Submit yourselves for the Lord’s sake to every human institution, whether to a king as the one in authority, or to governors as sent by him for the punishment of evildoers and the praise of those who do right. For such is the will of God that by doing right you may silence the ignorance of foolish men. Act as free men, and do not use your freedom as a covering for evil, but use it as bondslaves of God. Honor all people, love the brotherhood, fear God, honor the king.

1 Peter 2:13-17

Now to take my own advice.

Turning our eyes back to the Lonestar State, we don’t see a much prettier picture. Though Texas has not come to protesting on the level of Wisconsin, there are some tough times ahead for public education. In a nutshell:

The Texas Comptroller released her revenue estimate for the 2011-2013 biennium. The state will have at least a $15 billion deficit for the next two years. Some experts predict the deficit could be as much as $27 billion. The state’s budget deficit will filter down to state supported institutions like higher education, health and human services and public education. Public education comprises 44% of the state’s budget.

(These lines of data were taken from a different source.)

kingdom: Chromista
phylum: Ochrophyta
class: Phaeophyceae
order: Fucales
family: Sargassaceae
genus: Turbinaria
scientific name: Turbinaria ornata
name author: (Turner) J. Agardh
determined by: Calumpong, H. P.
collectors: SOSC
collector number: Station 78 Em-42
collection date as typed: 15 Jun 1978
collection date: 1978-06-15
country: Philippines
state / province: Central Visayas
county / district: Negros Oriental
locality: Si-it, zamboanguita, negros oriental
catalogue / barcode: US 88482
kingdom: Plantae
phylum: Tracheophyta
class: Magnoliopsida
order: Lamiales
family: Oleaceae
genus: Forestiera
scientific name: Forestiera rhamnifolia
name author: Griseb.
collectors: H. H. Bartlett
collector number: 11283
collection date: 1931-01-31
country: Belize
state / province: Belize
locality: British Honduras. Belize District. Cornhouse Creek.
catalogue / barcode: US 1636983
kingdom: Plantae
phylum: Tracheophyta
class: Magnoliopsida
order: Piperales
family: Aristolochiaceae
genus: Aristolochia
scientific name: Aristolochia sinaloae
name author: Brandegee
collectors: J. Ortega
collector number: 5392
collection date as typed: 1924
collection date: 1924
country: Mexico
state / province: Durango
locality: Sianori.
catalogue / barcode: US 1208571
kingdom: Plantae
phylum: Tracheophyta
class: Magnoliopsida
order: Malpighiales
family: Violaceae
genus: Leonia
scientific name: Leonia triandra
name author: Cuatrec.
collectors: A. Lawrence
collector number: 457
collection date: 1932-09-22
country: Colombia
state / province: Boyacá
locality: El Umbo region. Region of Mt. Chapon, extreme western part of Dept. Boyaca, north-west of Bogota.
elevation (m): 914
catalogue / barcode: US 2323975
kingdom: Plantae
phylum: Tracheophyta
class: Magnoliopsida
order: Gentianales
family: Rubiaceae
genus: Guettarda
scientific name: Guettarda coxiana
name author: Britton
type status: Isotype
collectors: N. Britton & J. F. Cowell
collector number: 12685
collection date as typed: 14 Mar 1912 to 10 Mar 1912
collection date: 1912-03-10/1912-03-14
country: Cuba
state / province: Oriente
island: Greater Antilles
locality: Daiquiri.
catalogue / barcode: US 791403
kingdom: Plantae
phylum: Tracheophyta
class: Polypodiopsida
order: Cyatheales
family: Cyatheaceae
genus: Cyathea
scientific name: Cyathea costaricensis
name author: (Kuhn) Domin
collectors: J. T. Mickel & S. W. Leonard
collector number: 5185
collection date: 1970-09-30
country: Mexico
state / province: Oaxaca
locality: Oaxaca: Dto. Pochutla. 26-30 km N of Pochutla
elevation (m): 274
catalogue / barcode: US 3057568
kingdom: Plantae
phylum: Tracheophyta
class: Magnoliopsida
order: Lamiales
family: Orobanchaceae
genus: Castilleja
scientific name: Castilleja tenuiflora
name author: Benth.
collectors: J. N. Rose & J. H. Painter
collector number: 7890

In other words, to meet budget constraints the state of Texas will be cutting from education for the first time ever. At the same time they cut funding, they will be raising the standards students are required to meet as the state revamps its standardized testing. Here is what this amounts to:

  1. Some good teachers may lose their job simply due to budget constraints and not their performance in the classroom.
  2. Districts definitely don’t want to lose good teachers and they will cut as much from their budgets as possible before losing staff.
  3. This means that while many will indeed keep their jobs, their workload will increase to make up for budget cuts elsewhere.
  4. What few new hires there are will most likely be new and inexperienced teachers because they are cheaper.
  5. All the while a watching public will be expecting continued gains in student education.

If the states of Wisconsin and Texas show us anything at the moment it is this: we desperately need prayer for our schools.

Please pray for the people in government to make wise decisions when it comes to what is best for our students, their education, and their future.

Please pray for the teachers who continue to stand up in front of classrooms full of students day after day in the midst of this uncertainty. Pray that we would embody 1 Peter 2:13-17 even when we don’t feel like it.